The impact on mental health is a silent epidemic within the industry. The constant state of “hyper-vigilance”—the need to constantly scan for threats or brace for the next wave of insults—leads to burnout and chronic stress. Maundu notes that the attacks frequently extend to the victims’ husbands and children, creating a ripple effect of trauma that can destabilize a journalist’s entire support system.

At the heart of this violence lies a foundation of entrenched misogyny and harmful social norms. Modise points out that even “compliments” can be a form of subtle marginalization. The phrase “beauty with brains,” she argues, reveals a deep-seated bias—the underlying assumption that a woman cannot be both physically attractive and intellectually formidable. This binary view of women in the media ensures that they are judged by a different, often contradictory, set of rules than their male counterparts.

The solution to this crisis requires more than just “thicker skin” from women journalists; it demands institutional accountability and systemic change. For too long, newsrooms treated online harassment as a personal problem for the individual to manage. However, there are signs of a shifting tide. Modise credits her newsroom at Eyewitness News for beginning to take these threats seriously, providing psychological support and implementing safety protocols, such as pairing women with male colleagues for assignments in high-risk environments.

Furthermore, the African media landscape is beginning to organize at a policy level. In 2023, the African Women in Media Conference in Kigali resulted in a landmark declaration. Media organizations and partners across the continent committed to a unified front against the escalating violence targeting women in the industry. This declaration covers a broad spectrum of abuse, from physical violence and femicide to the more insidious “soft” violence of surveillance, intimidation, and digital smear campaigns.

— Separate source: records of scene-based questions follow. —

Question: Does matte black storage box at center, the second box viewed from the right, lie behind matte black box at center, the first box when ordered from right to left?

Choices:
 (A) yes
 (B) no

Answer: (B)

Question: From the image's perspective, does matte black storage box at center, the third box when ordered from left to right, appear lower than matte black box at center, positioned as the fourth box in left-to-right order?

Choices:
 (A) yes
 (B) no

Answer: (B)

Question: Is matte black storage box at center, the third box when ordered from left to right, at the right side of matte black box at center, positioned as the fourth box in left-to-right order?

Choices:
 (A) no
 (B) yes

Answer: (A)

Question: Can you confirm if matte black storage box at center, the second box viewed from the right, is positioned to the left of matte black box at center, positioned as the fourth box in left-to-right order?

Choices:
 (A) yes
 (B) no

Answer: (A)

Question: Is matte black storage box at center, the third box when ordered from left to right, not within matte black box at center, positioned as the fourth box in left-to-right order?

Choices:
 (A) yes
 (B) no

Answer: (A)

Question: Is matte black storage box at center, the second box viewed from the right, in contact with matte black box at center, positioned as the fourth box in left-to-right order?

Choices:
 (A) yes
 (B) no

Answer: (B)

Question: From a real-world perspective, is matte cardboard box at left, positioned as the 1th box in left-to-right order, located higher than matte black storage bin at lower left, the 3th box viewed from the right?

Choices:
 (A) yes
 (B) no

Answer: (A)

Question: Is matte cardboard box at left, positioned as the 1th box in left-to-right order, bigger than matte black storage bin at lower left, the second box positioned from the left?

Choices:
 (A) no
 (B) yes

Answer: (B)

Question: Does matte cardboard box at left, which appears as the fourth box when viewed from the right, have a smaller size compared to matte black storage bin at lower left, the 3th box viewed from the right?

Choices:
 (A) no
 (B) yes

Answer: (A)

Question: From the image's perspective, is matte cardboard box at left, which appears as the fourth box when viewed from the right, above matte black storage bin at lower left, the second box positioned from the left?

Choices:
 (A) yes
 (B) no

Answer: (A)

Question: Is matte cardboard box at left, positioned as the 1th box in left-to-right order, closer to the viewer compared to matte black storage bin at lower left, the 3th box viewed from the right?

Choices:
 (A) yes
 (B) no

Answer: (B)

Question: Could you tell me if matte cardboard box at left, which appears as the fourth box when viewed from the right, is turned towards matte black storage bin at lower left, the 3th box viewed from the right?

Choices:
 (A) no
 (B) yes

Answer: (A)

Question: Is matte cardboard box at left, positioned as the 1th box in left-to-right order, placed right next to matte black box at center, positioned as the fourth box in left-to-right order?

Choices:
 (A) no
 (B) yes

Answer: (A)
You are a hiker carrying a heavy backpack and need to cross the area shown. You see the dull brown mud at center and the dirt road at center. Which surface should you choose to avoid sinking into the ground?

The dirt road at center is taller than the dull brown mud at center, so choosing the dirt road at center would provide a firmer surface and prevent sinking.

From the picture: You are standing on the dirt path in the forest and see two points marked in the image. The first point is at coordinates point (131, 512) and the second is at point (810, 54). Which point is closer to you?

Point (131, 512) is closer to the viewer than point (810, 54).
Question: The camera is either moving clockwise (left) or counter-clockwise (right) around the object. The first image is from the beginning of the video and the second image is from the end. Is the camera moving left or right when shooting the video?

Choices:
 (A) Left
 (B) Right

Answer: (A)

However, Modise and Maundu both agree that the private sector and law enforcement must step up. “We need stronger collaboration with law enforcement and cyber experts to unmask perpetrators,” Modise asserts. “Once people face consequences, the message will be clear.” As long as digital platforms allow for total anonymity and law enforcement agencies remain under-equipped to handle cyber-crimes, the perpetrators will continue to act with a sense of impunity.

The fight against digital violence is also being championed by global entities like UN Women, particularly through the “16 Days of Activism against Gender-Based Violence.” Running from November 25 to December 10, the campaign under the #NoExcuse theme emphasizes that digital spaces must be reclaimed as areas of empowerment, not minefields of abuse. The goal is to move the conversation beyond awareness and toward concrete action—urging social media companies to improve moderation, governments to pass protective legislation, and society to reject the normalization of online vitriol.

Despite the scars and the constant threat of the next “mention,” women like Kgomotso Modise refuse to be silenced. Her resilience is fueled by the very mission that brought her to journalism in the first place: the duty to inform the public and hold power to account.

“My love for informing and educating outweighs the hate,” Modise says. “When someone says, ‘Thank you for sharing this’—that keeps me going.”

The stakes could not be higher. If digital violence succeeds in driving women journalists out of the profession, the resulting “gendered censorship” will leave the world with a distorted, incomplete version of the truth. Protecting women in the media is not a matter of special treatment; it is a fundamental requirement for a free, fair, and democratic society. Ensuring that the next generation of African women can report the news without fearing for their safety—or the safety of their families—is a battle for the soul of the digital age.